Regarding the April 25 Media Mix column titled “A decentralization opportunity goes begging amid COVID-19 outbreak,” the coronavirus outbreak has prompted a period of rupture.

If we are at the outset of a paradigm shift in urban values, it is now critical to reflect on the type of future we are after, if we are to devise a developmental model that allows the long-term well-being of our species.

Large metropolitan areas will continue to attract residents. However, a renewed interest in second-tier cities, towns and villages is likely to happen.

There is already a relevant share of people who think the advantages of a more peripheral life outweigh its disadvantages.

In much of the developed world, a novel symbiosis between metropolitan areas, towns and villages will have to be modulated, though no longer through the lens of urban growth but through that of urban shrinkage, as the thinning out of urban and suburban populations is a reality in many countries.

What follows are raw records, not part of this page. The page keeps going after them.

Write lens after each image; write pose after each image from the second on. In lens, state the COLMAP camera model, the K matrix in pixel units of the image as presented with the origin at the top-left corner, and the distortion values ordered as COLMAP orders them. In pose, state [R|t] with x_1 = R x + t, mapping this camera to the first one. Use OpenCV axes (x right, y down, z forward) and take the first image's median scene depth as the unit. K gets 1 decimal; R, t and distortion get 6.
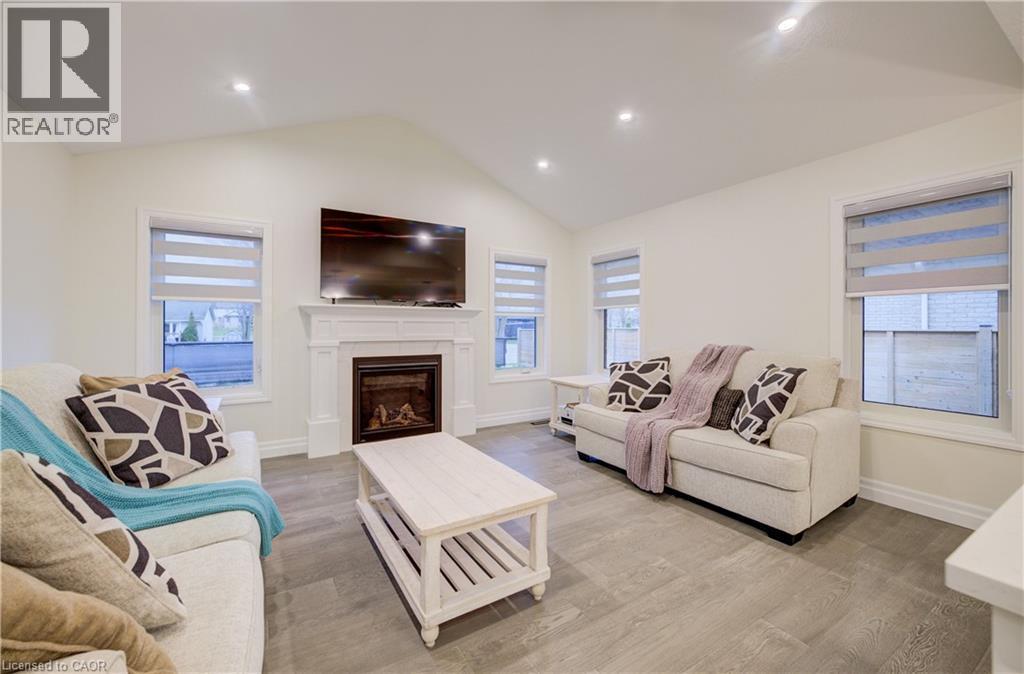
lens RADIAL K [[411.1, 0, 517.6], [0, 411.1, 318.1], [0, 0, 1]] dist [-0.004226, 0.002830]
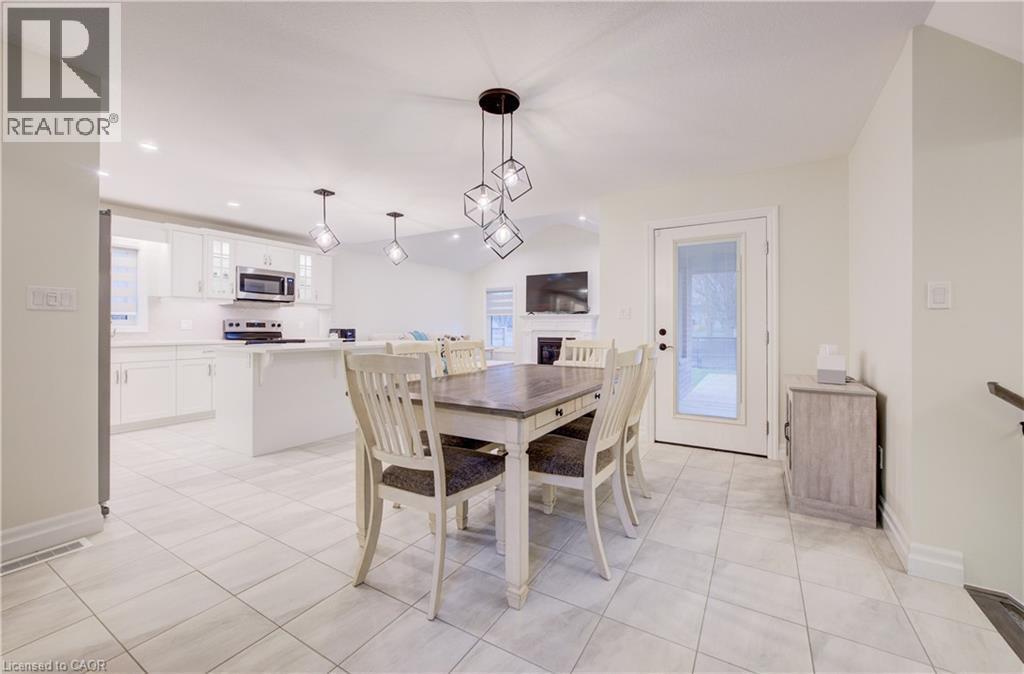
lens RADIAL K [[411.1, 0, 516.1], [0, 411.1, 331.2], [0, 0, 1]] dist [-0.004226, 0.002830]
pose [[0.476664, 0.007525, -0.879054, 1.795555], [0.016493, 0.999711, 0.017501, 0.021358], [0.878931, -0.022840, 0.476402, -0.239337]]
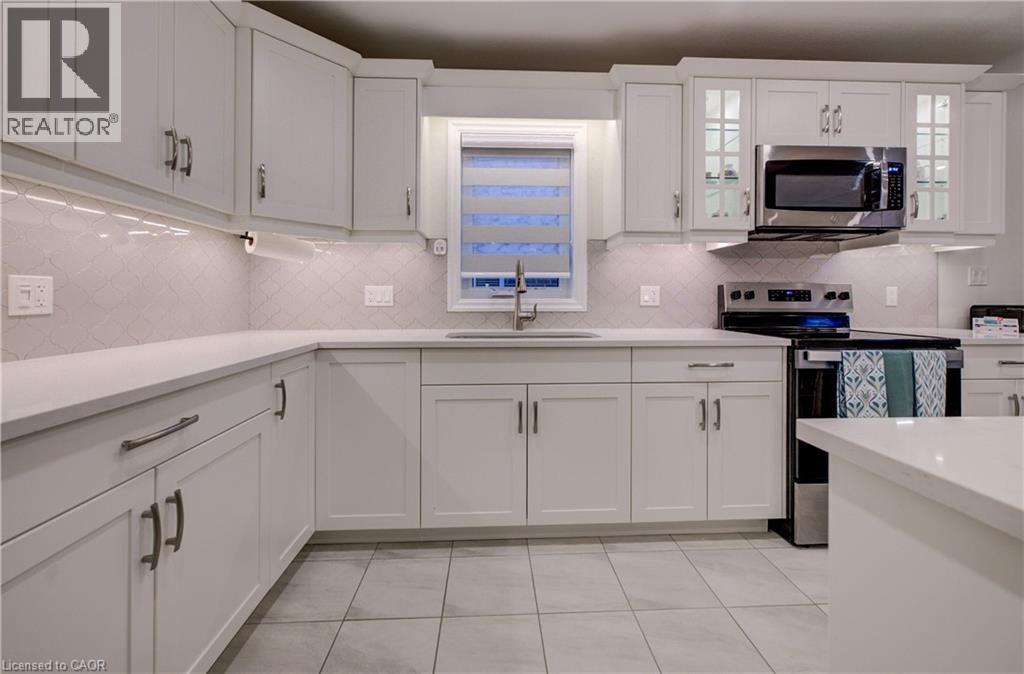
lens RADIAL K [[427.9, 0, 501.5], [0, 427.9, 295.6], [0, 0, 1]] dist [0.004215, 0.000471]
pose [[-0.477172, -0.005408, -0.878793, 0.716230], [0.017556, 0.999723, -0.015685, 0.011438], [0.878634, -0.022913, -0.476945, -0.447434]]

The support of new technologies will be decisive: robotics for elder care, more digital health care, driverless electric cars or automated drone delivery, updating our approach to peripheral living. Moreover, a changing job market where people are less tied to their workplace will become more and more common for many professionals, reducing the need to live in the center of large conurbations.

Shifting toward a shrinkage-oriented model entails blocking new developments on virgin land and retrofitting instead, renovating aging infrastructure and buildings, increasing or maintaining the compactness of existing neighborhoods, redirecting investments to medium and small towns and villages, demolishing what we do not need anymore, embracing the concepts of resilience, mitigation and adaptation in natural and urban environments.

We now have to regain control of what is in our hands. We are the boiling frog, and jumping out of the pot is not a given; we have to wake up and quickly turn the stove off.

Marco Capitanio

Kunitachi, Tokyo

The opinions expressed in this letter to the editor are the writer's own and do not necessarily reflect the policies of The Japan Times.